Published 2015-12-31
Keywords
- shorter-wavelength-lasers,
- excimer lasers,
- Planck’s constant
How to Cite
Abstract
During the last six decades, since their invention, lasers have become common-place in our society. These devices, producing highly directional light of a single wavelength, are important on their own and also as critical components of various systems. These energetic devices have applications in almost all fields of research and applications ranging from tailoring clothes to music to cookery to medicines and surgery to defence or even to cooling and trapping neutral atoms (Metcalf and Straten, 2007). Lasers made up of different materials can be as small as two microns and as large as a football field (the free electron laser - FEL). Their development has been characterised by a successive series of shorter-wavelength-lasers. The development of free-electron laser, first proposed by Madey in 1971, has significantly reduced laser wavelengths to sub-angstrom ranges. At the present state-of-the-art, lasers can emit radiations from infrared to hard X-ray regions.
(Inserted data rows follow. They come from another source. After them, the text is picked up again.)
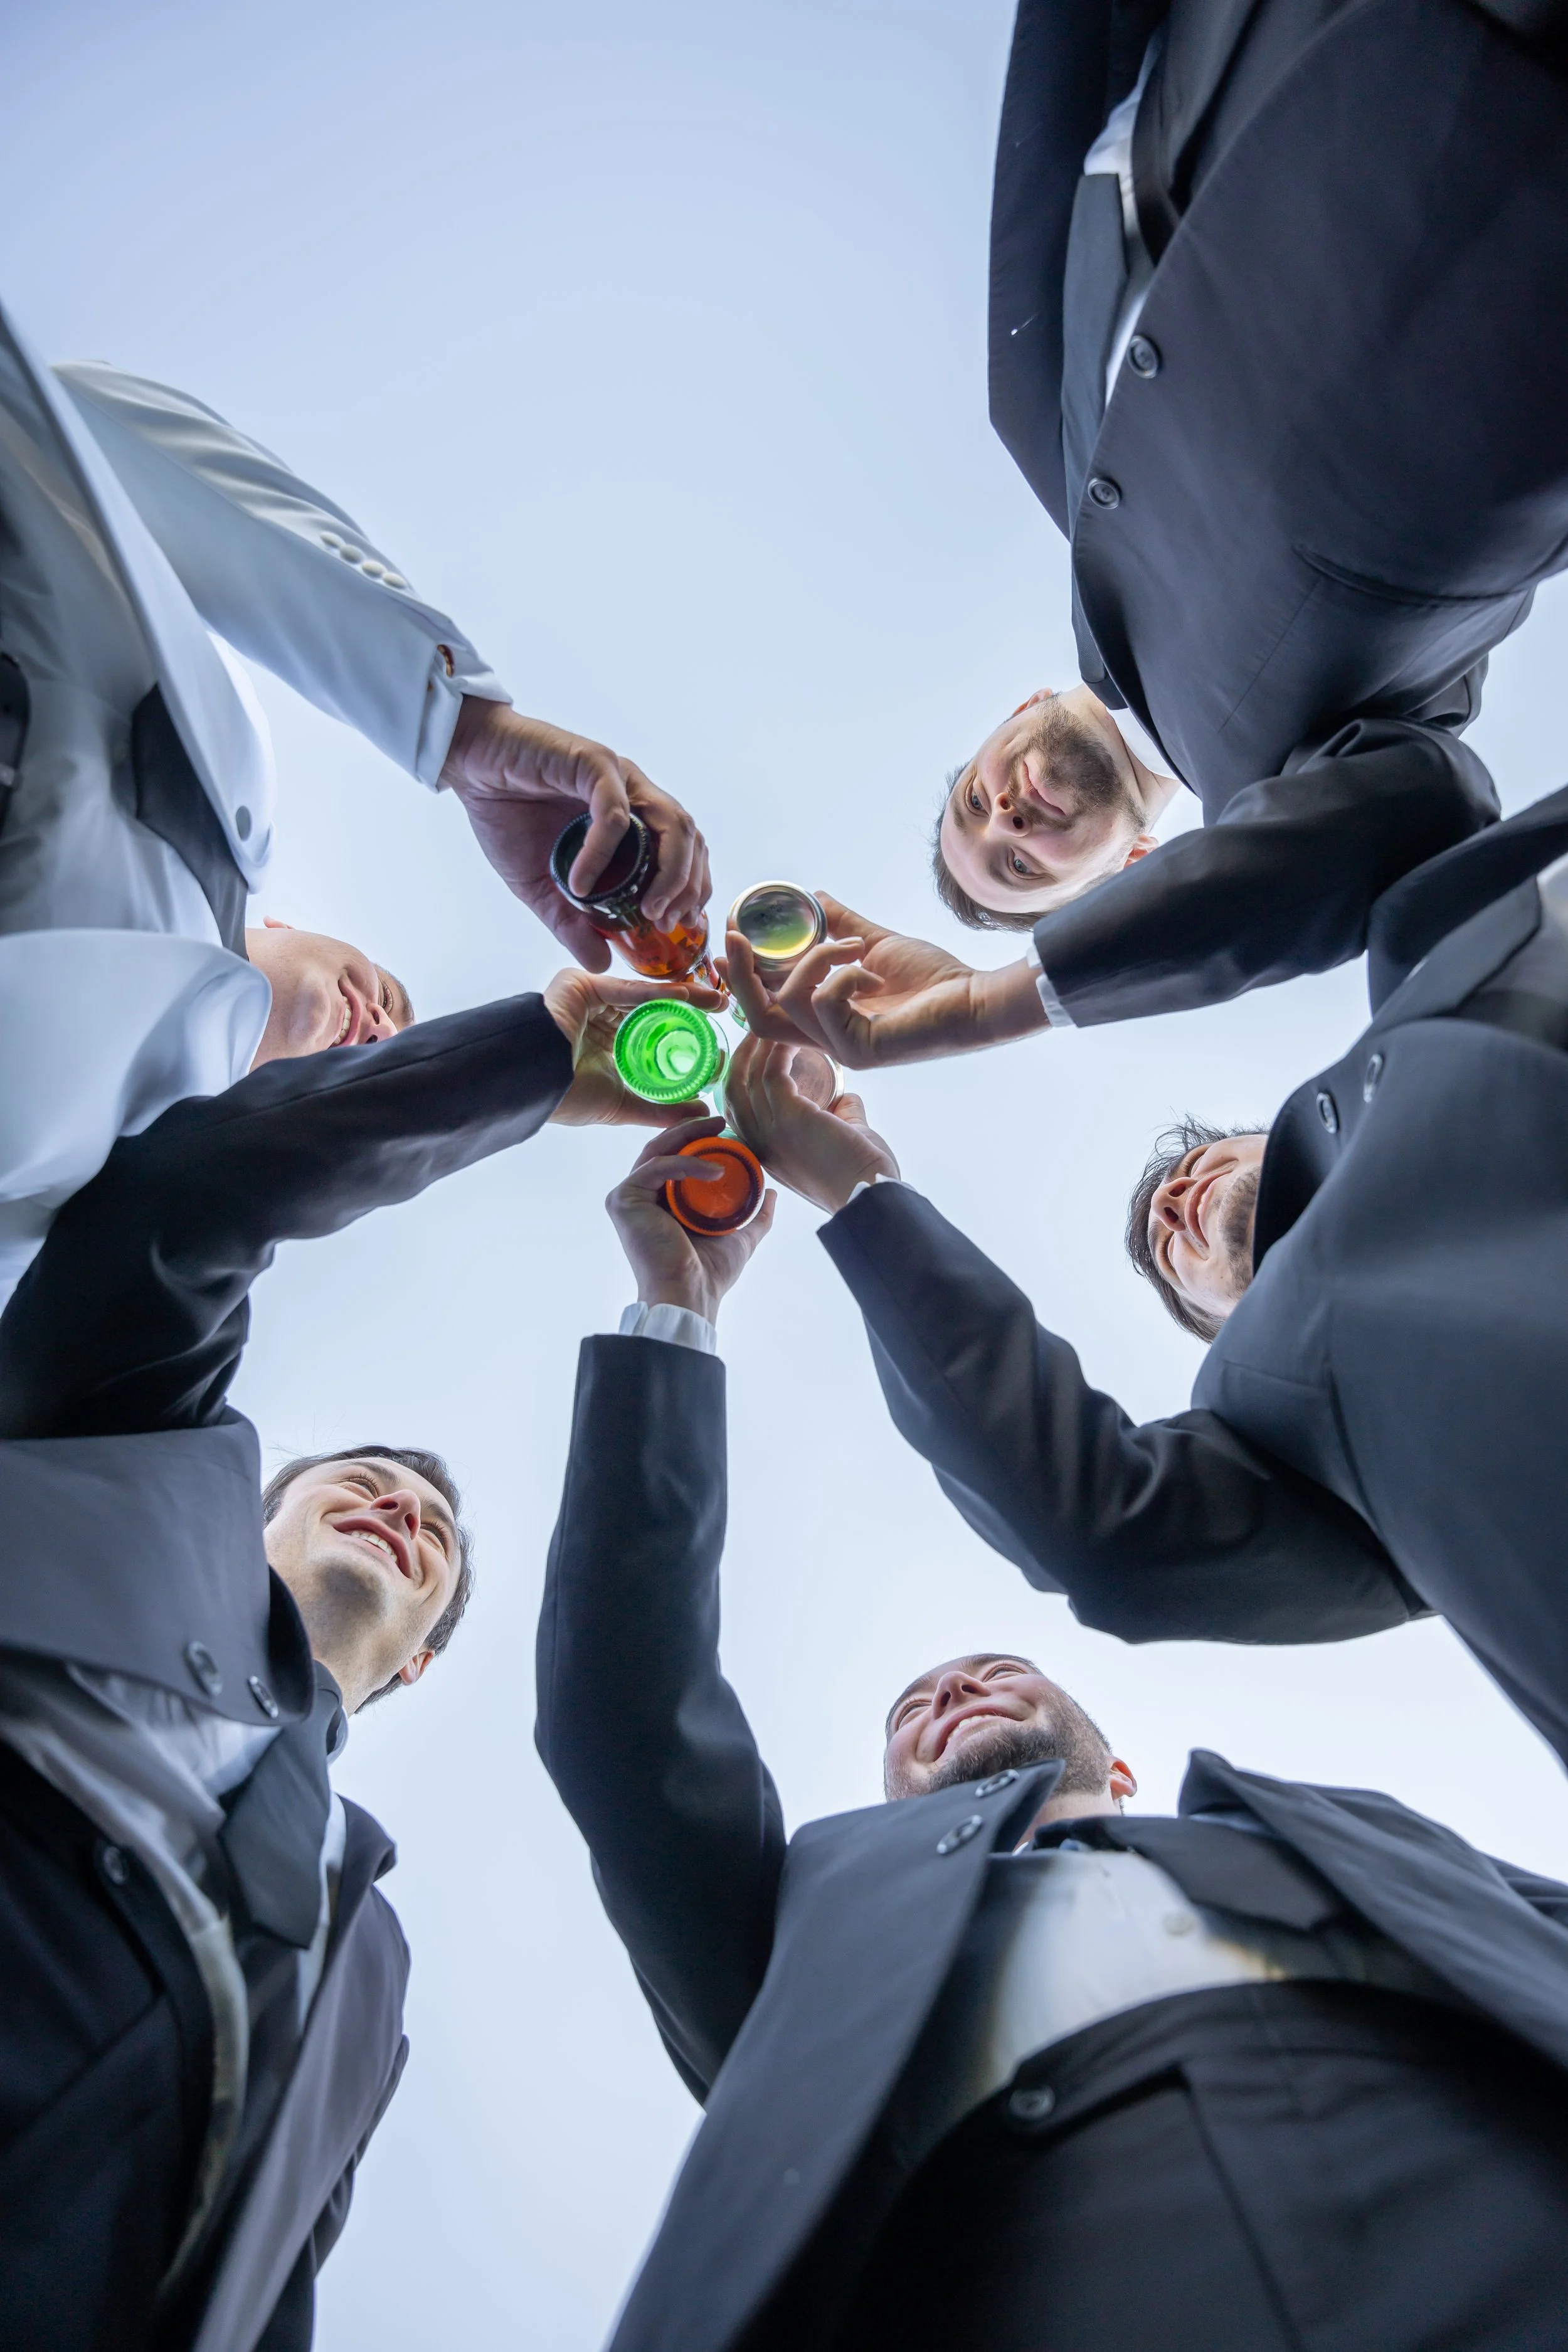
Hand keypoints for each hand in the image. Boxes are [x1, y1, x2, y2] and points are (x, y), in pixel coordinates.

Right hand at [441, 699, 710, 967]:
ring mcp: (619, 778)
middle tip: (666, 923)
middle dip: (688, 886)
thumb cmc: (508, 816)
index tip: (678, 927)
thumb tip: (601, 963)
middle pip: (689, 839)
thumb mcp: (540, 887)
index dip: (691, 890)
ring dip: (669, 871)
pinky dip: (604, 852)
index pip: (685, 854)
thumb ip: (571, 922)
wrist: (470, 768)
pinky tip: (581, 882)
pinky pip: (614, 813)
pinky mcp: (594, 764)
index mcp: (634, 819)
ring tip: (647, 910)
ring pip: (671, 822)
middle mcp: (635, 795)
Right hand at [545, 970, 726, 1128]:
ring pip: (642, 995)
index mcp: (605, 1044)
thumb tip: (701, 1114)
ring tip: (715, 998)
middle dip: (688, 1008)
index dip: (683, 1033)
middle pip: (651, 1008)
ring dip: (680, 996)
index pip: (651, 1031)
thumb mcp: (621, 1104)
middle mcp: (599, 1017)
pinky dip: (656, 992)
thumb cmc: (565, 1098)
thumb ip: (658, 1108)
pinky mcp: (580, 984)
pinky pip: (625, 988)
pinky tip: (686, 996)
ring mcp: (589, 998)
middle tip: (723, 1007)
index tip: (715, 1039)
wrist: (529, 1087)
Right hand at [607, 1116, 775, 1321]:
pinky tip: (715, 1170)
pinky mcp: (623, 1199)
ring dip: (688, 1135)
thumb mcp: (740, 1236)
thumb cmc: (708, 1274)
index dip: (696, 1139)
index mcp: (660, 1202)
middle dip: (691, 1129)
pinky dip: (686, 1164)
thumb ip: (755, 1215)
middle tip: (719, 1118)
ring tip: (718, 1128)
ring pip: (657, 1151)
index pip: (675, 1158)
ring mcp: (628, 1196)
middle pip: (663, 1149)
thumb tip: (772, 1194)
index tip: (724, 1127)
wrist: (689, 1296)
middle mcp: (640, 1196)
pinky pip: (657, 1168)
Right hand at [721, 892, 1045, 1068]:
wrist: (977, 1000)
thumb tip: (812, 896)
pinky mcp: (858, 1050)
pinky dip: (845, 972)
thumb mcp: (875, 944)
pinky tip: (874, 970)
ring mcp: (841, 1048)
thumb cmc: (935, 979)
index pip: (766, 1006)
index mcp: (827, 1020)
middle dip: (741, 973)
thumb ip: (841, 925)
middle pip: (756, 1016)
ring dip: (816, 958)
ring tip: (854, 945)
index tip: (730, 936)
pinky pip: (823, 1001)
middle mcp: (827, 1039)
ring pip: (789, 999)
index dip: (740, 976)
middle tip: (737, 934)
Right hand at [723, 1035, 897, 1213]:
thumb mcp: (837, 1144)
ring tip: (775, 1025)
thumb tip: (846, 1101)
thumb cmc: (860, 1175)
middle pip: (733, 1088)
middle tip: (758, 1031)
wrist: (872, 1193)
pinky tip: (792, 1039)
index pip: (735, 1108)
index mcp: (765, 1151)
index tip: (754, 1052)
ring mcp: (771, 1131)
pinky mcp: (789, 1118)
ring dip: (760, 1047)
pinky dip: (779, 1051)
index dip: (739, 1075)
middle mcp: (759, 1143)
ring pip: (748, 1077)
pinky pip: (772, 1073)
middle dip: (741, 1055)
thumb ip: (839, 1118)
At the shortest wavelength, using an 8 GeV electron beam, scientists at SLAC (Stanford Linear Accelerator Centre) National Accelerator Laboratory at Stanford University have demonstrated the successful generation of laser light at 0.0634 nm, that is 63.4 pm (Emma, 2010) in a compact X-FEL device. The radiations produced are of wavelength four orders of magnitude smaller than the 694 nm produced by the first laser developed by Maiman in 1960.